Romulo Neri, chief economic planner, said the scheme aimed to reduce the number of poor Filipinos - those earning less than US$227 (€184) a year - from 34 per cent to 17-20 per cent of the population by 2010.
Government economists said the new "medium-term development plan," a version of which is presented by each new Philippine leader, would be completed by October. President Gloria Macapagal Arroyo was inaugurated in June.
Mrs Macapagal's poverty reduction plan is the most ambitious yet. Former president Fidel Ramos managed to reduce the number of poor people from 45.3 per cent in 1991 to 36.8 per cent in 1997 after five years' growth.
Economists said Mrs Macapagal might find it harder to cut poverty because she had pledged to wipe out the budget deficit - 200bn pesos (US$3.5bn, €2.9bn) last year - within five years.
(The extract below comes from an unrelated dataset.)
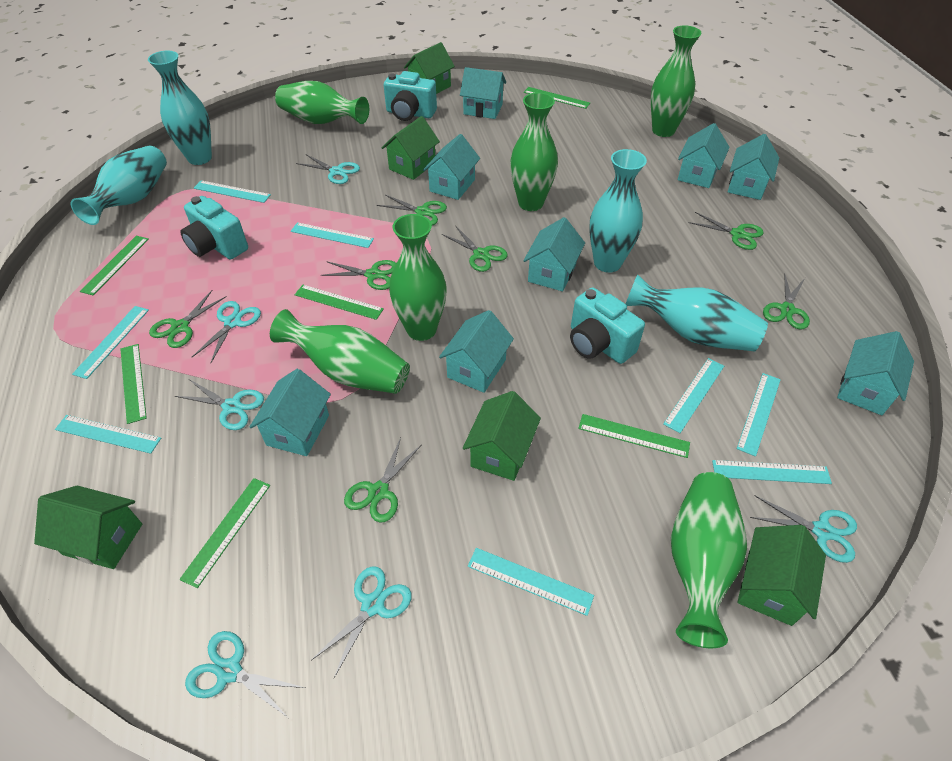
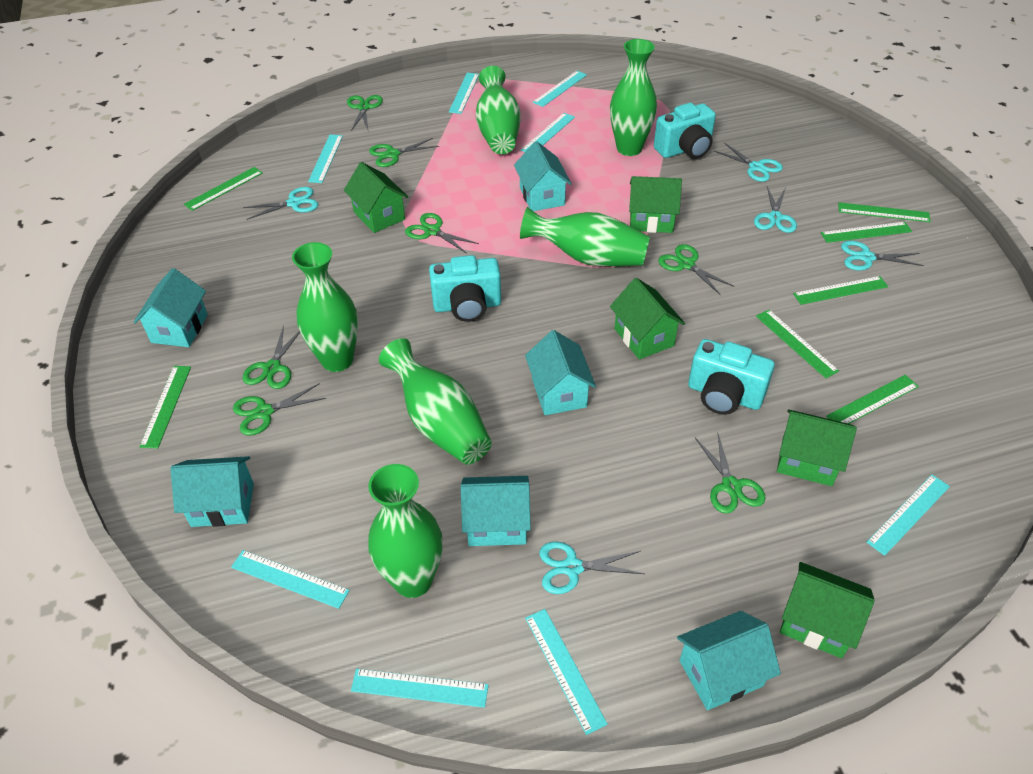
green ruler: [80,236,149,295] [120,344,147,424] [179,478,270,588] [295,285,384,320] [524,87,590,109] [578,414,690,458] = 6 -> [139,366,191,448] [184,167,263,211] [756,310,839,378] [793,276,888,305] [821,222,912,243] [826,375,919,424] [838,202,931,222] = 7
turquoise house: [250,369,331,456] [423,134,480,200] [439,310,514,393] [460,67,506,119] [523,217,585,291] [678,123,729,188] [728,134,779,200] [837,331,914,415] = 8 -> [134,268,208,347] [170,456,254,527] [461,476,531,546] [514,141,572,211] [525,330,596,415] [677,611,781,710] = 6
turquoise scissors: [175,379,264,430] [185,631,305,717] [192,301,261,364] [296,154,360,184] [312,566,412,678] [750,495,857,563] = 6 -> [243,187,318,220] [539,542,645,594] [713,143,783,182] [754,187,797,233] [841,241,924,271] = 5
turquoise vase: [71,146,167,225] [148,51,212,165] [589,149,647,273] [626,274,768,351] = 4 -> none = 0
Mr Neri said the government was relying on higher economic growth, more foreign direct investment and the implementation of infrastructure projects to realise its goal. Programmes aimed at creating up to 10m jobs and granting subsidised loans to at least 3m farm-based enterprises were also critical.
The government aims almost to double the average gross domestic product growth rate between 2005 and 2010 from 3.9 per cent to 7.2 per cent.